How Winning at DJ Expo Changed My Business
DJ Times and Mike Walter—who organizes and produces the “DJ of the Year” competition at the DJ Expo in Atlantic City—thought it would be a good idea for me to tell the story of how winning Best DJ Game last August has improved my business.
First off, I was skeptical about competing again. I had won in 1997 for Best Dance, and I thought to myself, “I won it already—I don’t want to go up there and lose something. I wanted to go out a winner.”
But I got the bug.
So I contacted Mike and I’d developed this game that we do, called Buddies for Life, and I’ve actually put together a team-building motivational program, but that’s a very small part of it, and I digress.

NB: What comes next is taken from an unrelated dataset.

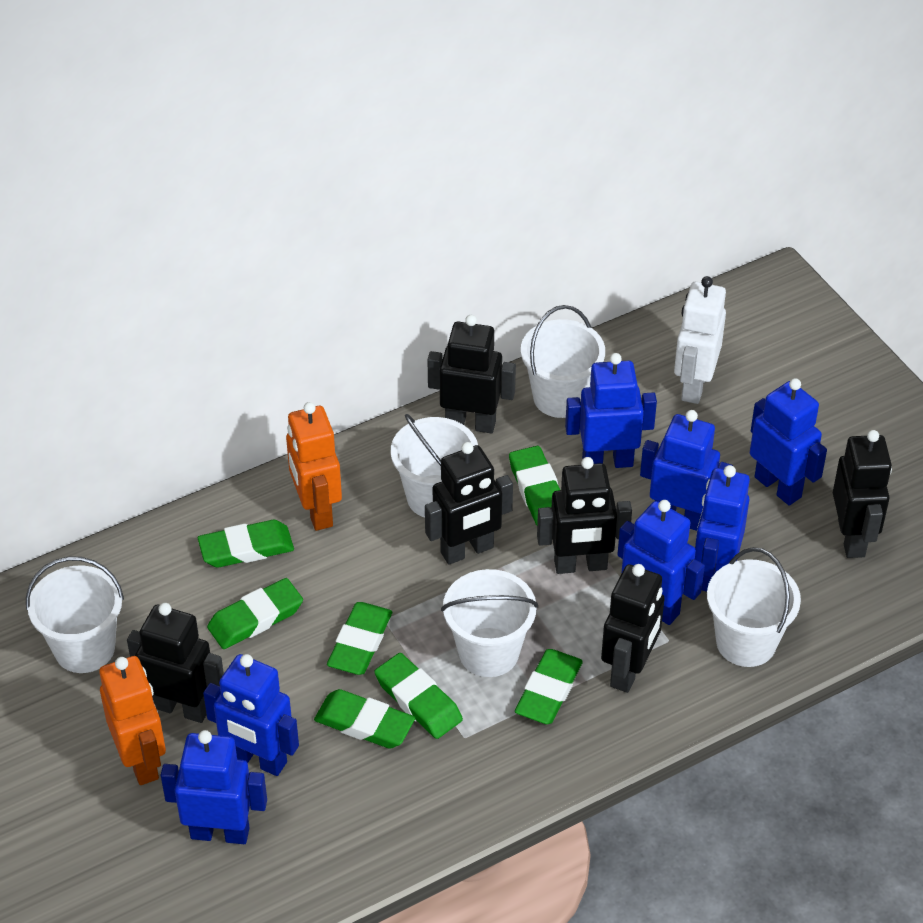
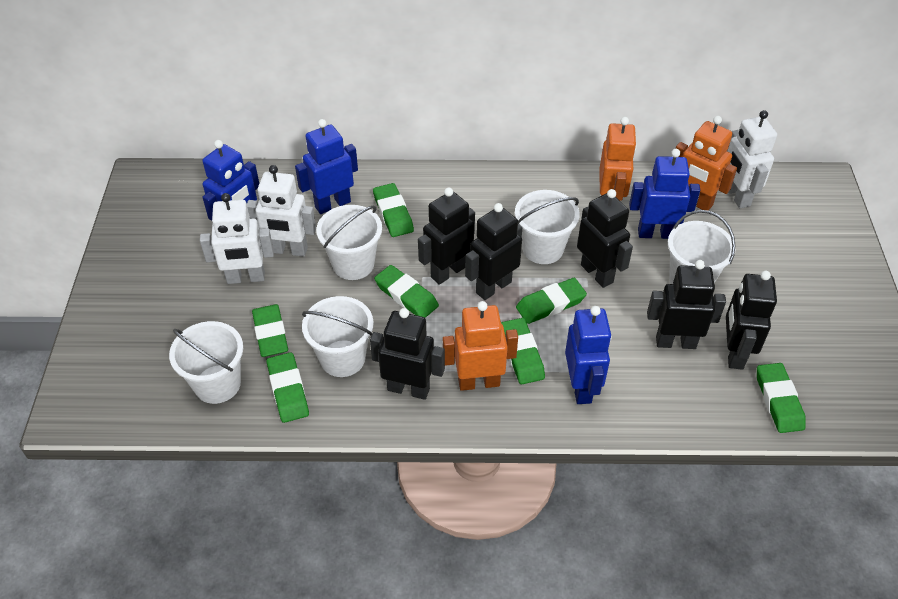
blue robot: [161,730,267,844] [203,654,299,776] [565,353,657,468] [617,500,705,625] [640,410,733,531] [695,465,750,592] [750,378,827,506] = 7 -> [202,140,259,221] [295,119,358,214] [565,306,612,404] [629,149,700,239] = 4
orange robot: [99,656,166,785] [286,402,342,531] = 2 -> [443,301,518,391] [599,117,637,201] [676,116,737,211] = 3
white robot: [674,276,726,404] = 1 -> [200,193,274,284] [247,165,316,257] [727,110,777,208] = 3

Buddies for Life is an ice-breaker, best for corporate events, that involves every person at the event—it’s hard to describe, because people are running around, they meet different people, and they do different physical activities, and have different ways of remembering the people that they meet.
I didn’t create it on my own. I had a little help from a guy in Tennessee, who’s not a DJ, but he’s into team-building, and he gave me some ideas, and then I kind of morphed it into what I do. By the end of this team-building program, audience members learn to think together as a unit, demonstrate leadership skills, and have a good time. I use it to book gigs that are staff training events.
So I decided to enter it at the DJ Expo. I was getting positive response to the game, and I knew I only had a limited amount of time to perform it, so I wanted to take some of the most active parts and do it that way, because I didn’t know how much room I was going to have. I didn’t know my limitations. I talked to Mike and asked him, “What do I have to do to compete this year?” I asked.
And he told me, “Nothing, you just told me that you want to, so that’s it.”
So I performed it, and it won Best New Game.